* [DOCUMENT SECTION]:
:::

This year’s San Francisco Writers Conference has had to have been the best one ever!

I know, I know. So how bad could it be? It’s in San Francisco, my favorite place on the planet, full of things to do and perfect weather and food to die for. It’s at the Mark Hopkins, which is swank city. The bedding is like sleeping on a cloud, and the soaps and shampoos make you feel rich and pampered. And the conference food isn’t half bad! At the conference, you’re surrounded by writers and agents and editors and people with the knowledge you don’t have, and the enthusiasm is contagious. This conference rolls around just when I need it – a welcome break from the rigors of a Michigan winter. (I like sunshine and flowers, in case you haven’t noticed.) This was my eighth conference, and needless to say, I am never bored. Michael Larsen and Elizabeth Pomada round up the best people for their workshops, and it’s so hard to choose one presentation over the other.

This year I concentrated on workshops going over the business of writing, especially dealing with copyrights and self-publishing. I learned so much from attorney Helen Sedwick, who was extremely nice. I also joined the Independent Book Publishers Association after attending their seminar. It’s not expensive, and the information is voluminous. I’m also considering a run at non-fiction publishing – it depends on when I can find some spare time to dive into it.

I tell this to every writer I know: Go to a writers conference! I can only afford to go to one a year, and this is the one for me. Yes, it’s expensive, and yes, you might think you don’t have any time for it, but trust me. You will learn so much, so worth whatever it costs in money. You’ll get out of your garret for one weekend and make friends and compare notes. You’ll be energized by the positive buzz and leave ready to write again. (I did.)

:::

* [WHAT YOU WILL DO]:
**A)** Answer these questions using the post about the San Francisco Writers Conference:
(i) In which hotel is the conference held?
(ii) How many of these conferences had the writer attended, counting this one?
(iii) Which organization did the writer join after attending its seminar?
**B)** Reproduce the passage of the San Francisco Writers Conference post from "I tell this" up to and including "again. (I did.)".
**C)** Take the post about the San Francisco Writers Conference further, starting after its final sentence.

* [EXERCISE DATA]:
:::

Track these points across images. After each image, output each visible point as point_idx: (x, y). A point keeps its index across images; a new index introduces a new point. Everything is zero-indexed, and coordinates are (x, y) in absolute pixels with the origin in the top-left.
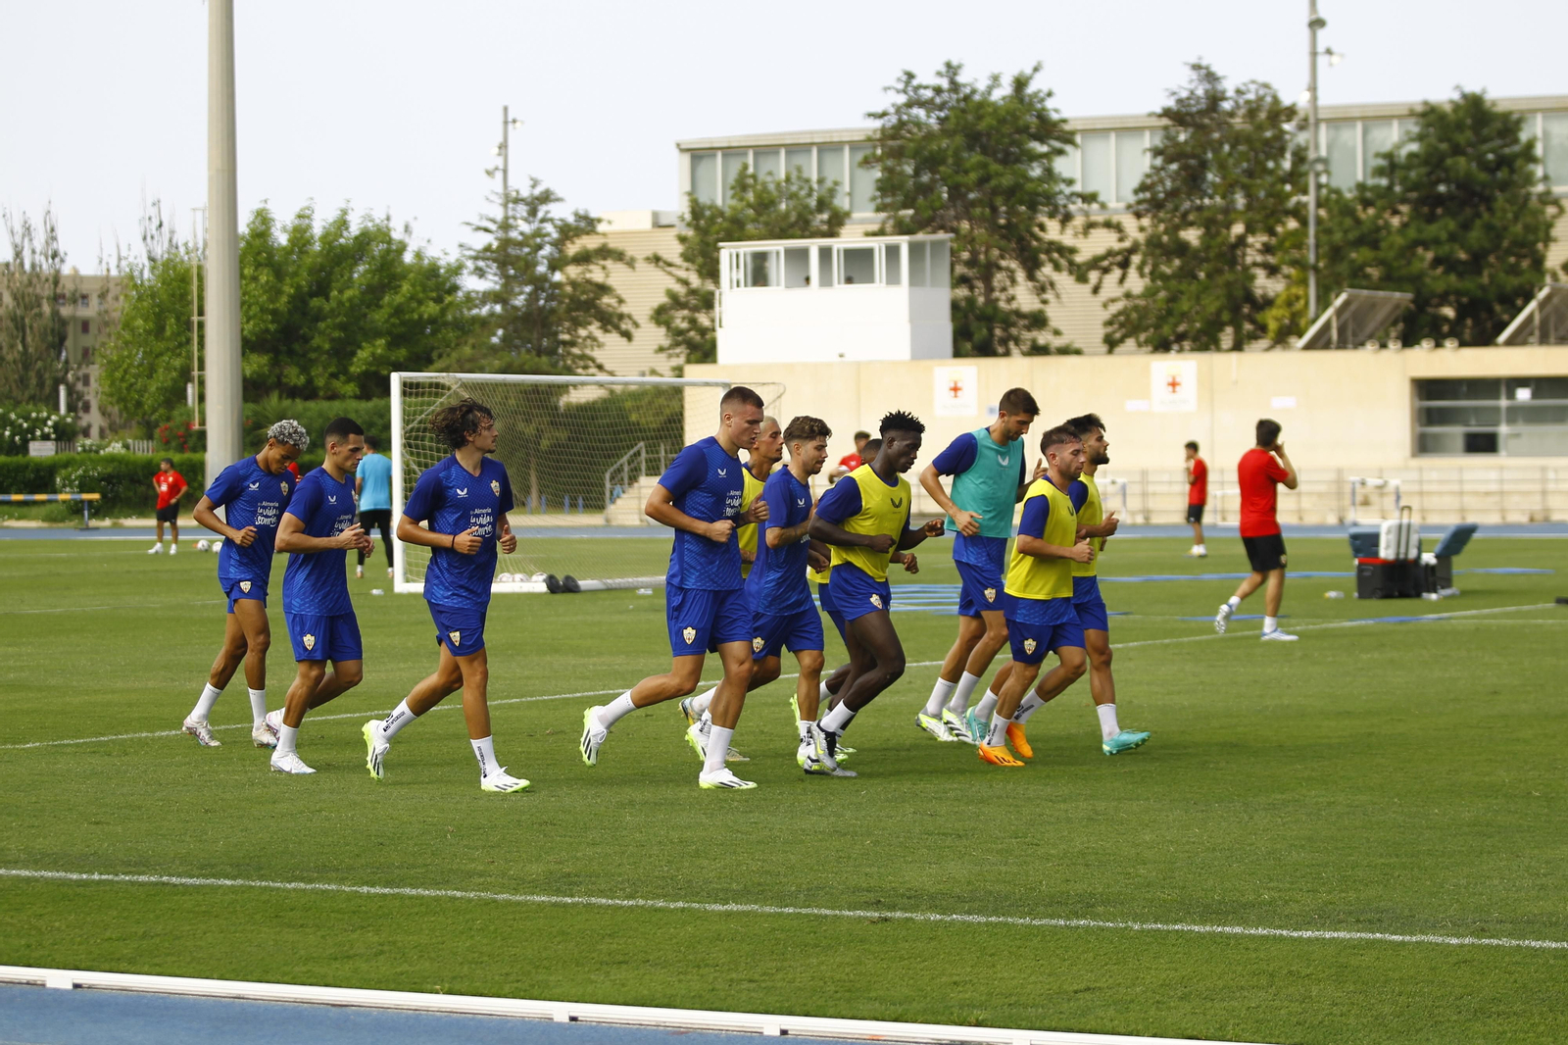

:::

* [ANSWERS IN ORDER]:
**A)**
(i) The Mark Hopkins.
(ii) Eight.
(iii) The Independent Book Publishers Association.

**B)**
I tell this to every writer I know: Go to a writers conference! I can only afford to go to one a year, and this is the one for me. Yes, it’s expensive, and yes, you might think you don’t have any time for it, but trust me. You will learn so much, so worth whatever it costs in money. You’ll get out of your garret for one weekend and make friends and compare notes. You’ll be energized by the positive buzz and leave ready to write again. (I did.)

**C)**
Warning: Personal Horn Tooting Approaching

I usually submit something for the writing contest SFWC holds, usually the first few pages of my work in progress. (Finding Cadence was a finalist one year!) This year, however, I was woefully lacking in new material. I hadn’t really written anything new since May of last year, thanks to personal issues and a bad case of writer’s block (and probably being depressed, let’s not forget that). Over the winter, I began the process of putting my poetry into digital form. There’s a lot of it, and I can’t trust yellow typewritten pages in a raggedy notebook much longer. A notebook that sat in my basement for ten years while I wondered where the hell it was because it was jammed in a box of my daughter’s things and why would I look in there?

So I picked out a poem that was dear to my heart (one about my parents), typed it up, and entered the poetry section of the contest a few days before the deadline in January. Then I forgot about it.

Fast forward to my trip to San Francisco in mid-February. I’m waiting in Dallas for my connecting flight and decide to check out the SFWC website. Where I see my poem had been named as a finalist!

Obviously, I was thrilled, just as thrilled as when my novel had placed. But…I’m a realist. I never win anything. (I dragged my husband to a slot machine I was playing, and HE wins the Harley.) I’m always the bridesmaid, never the bride.

Imagine my surprise and wonder when my name was announced as the winner!

firstprize

One hundred dollars! And a rush of pride!

Here’s the photo of all the winners:

all of the awards

And one of me and Laurie McLean at the party later that night:

me and laurie

(Photos courtesy Artstudio23.com)

I’m explaining to her that I wrote my poem in 1977 and I hoped that was okay that I recycled it. 🙂 Which goes to show you that good writing never goes bad. (Find my prize winning poem HERE.)

After the conference, I spent a week with my son. We ate like pigs and walked many beaches in search of the elusive beach glass. In the end, we went back to Muir Beach and spent 2 1/2 hours bending over and picking up a bounty of glass as the tide was going out.

Now I’m back to work, writing a new novel in a class with Michelle Richmond.

And I feel GREAT! I’ve gotten my mojo back! It’s going to be a wonderful year to write.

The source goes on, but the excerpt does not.